Well, I agree completely. There's a ton of such abuse going on right now, and it's fair to call it out.

> ugly characterization of them

Are you saying that merely mentioning a concept like "white privilege" is an ugly characterization of someone?

> I viscerally disagree with everything you argued

Well, I really had no idea in this plain text conversation that I was interacting with someone who was so emotional and defensive about this situation.

> am I just too privileged to see my privilege?

I have no idea, I wasn't judging you personally. I have no idea who you are at all. My best guess is that you have the typical headwind/tailwind issue where you are viscerally aware of the headwinds (challenges) that you've faced, you've worked hard to overcome them, and you're quite aware that there are others with far more advantages that you never enjoyed. You probably have seen the absurdly ridiculous identity-politics that the "left" has gotten obsessed with and are viscerally offended at the simplistic stereotyping and political-correctness and other bullshit those folks are doing.
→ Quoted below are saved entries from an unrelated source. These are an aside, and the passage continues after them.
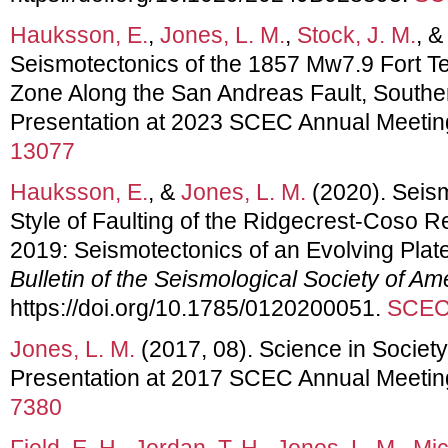
Hauksson, E.
,
Jones, L. M.
,
Stock, J. M.
, 
Seismotectonics of the 1857 Mw7.9 Fort T
Zone Along the San Andreas Fault, Souther
Presentation at 2023 SCEC Annual Meetin
13077
Hauksson, E.
, &
Jones, L. M.
(2020). Seism
Style of Faulting of the Ridgecrest-Coso R
2019: Seismotectonics of an Evolving Pla
Bulletin of the Seismological Society of Am
https://doi.org/10.1785/0120200051.
SCEC 
Jones, L. M.
(2017, 08). Science in Society
Presentation at 2017 SCEC Annual Meetin
7380
Field, E. H.
,
Jordan, T. H.
,
Jones, L. M.
,
Mic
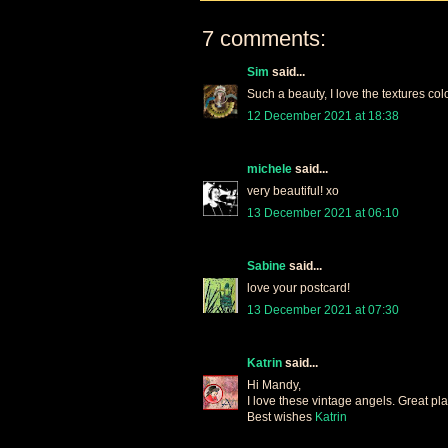
7 comments:
Sim
said...
Such a beauty, I love the textures col
12 December 2021 at 18:38
michele
said...
very beautiful! xo
13 December 2021 at 06:10
Sabine
said...
love your postcard!
13 December 2021 at 07:30
Katrin
said...
Hi Mandy,
I love these vintage angels. Great pla
Best wishes
Katrin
Let's consider an analogy. Imagine a context in which you happen to be surrounded by Scientologists. You sometimes try to argue with them about scientific reasoning and point out how exploitive and absurd their "religion" is. But they keep using illogical bullshit that their dogma teaches them. When you get out of that milieu, you commiserate with your friends who talk with you about how absurd the Scientologists are. One day, you interact with someone who happens to be into Buddhist-style meditation even though they aren't really into any supernatural claims about reincarnation or anything, but they use the Buddhist language to talk about their quest for Nirvana. Instead of having an interesting conversation, you talk to them like they are obviously a ridiculous cult-follower comparable to the Scientologists. It's an understandable reaction, but quite unfortunate.

Yeah, I get that certain online mob-mentality identity-politics young folks are making words like "privilege" toxic to many because they have an aggressive and simplistic ideology around it. But your reaction is just assuming anyone who uses the term or talks about equity and injustice as real issues are automatically those people.

You're probably not "too privileged to see my privilege", you're probably just too pissed off at some things that are understandable to be pissed off about to be open minded to reasonable discussion.

>> If there is equality of opportunity, there will be equality of outcomes

No, outcome would be highly correlated to effort and persistence.

Can you tell how much effort and persistence is necessary to be born in a rich family?
What about focusing on social mobility instead of equality?
How about equity instead of equality?

Anyway, "social mobility" generally just means there's no caste system or effective caste system. If the inequity in the system means that a small percent of people hold most of the wealth and power, what difference does it make if anyone has a chance to join that elite?

In a zero-sum game, social mobility is better to exist than not but it isn't going to actually change anything fundamental.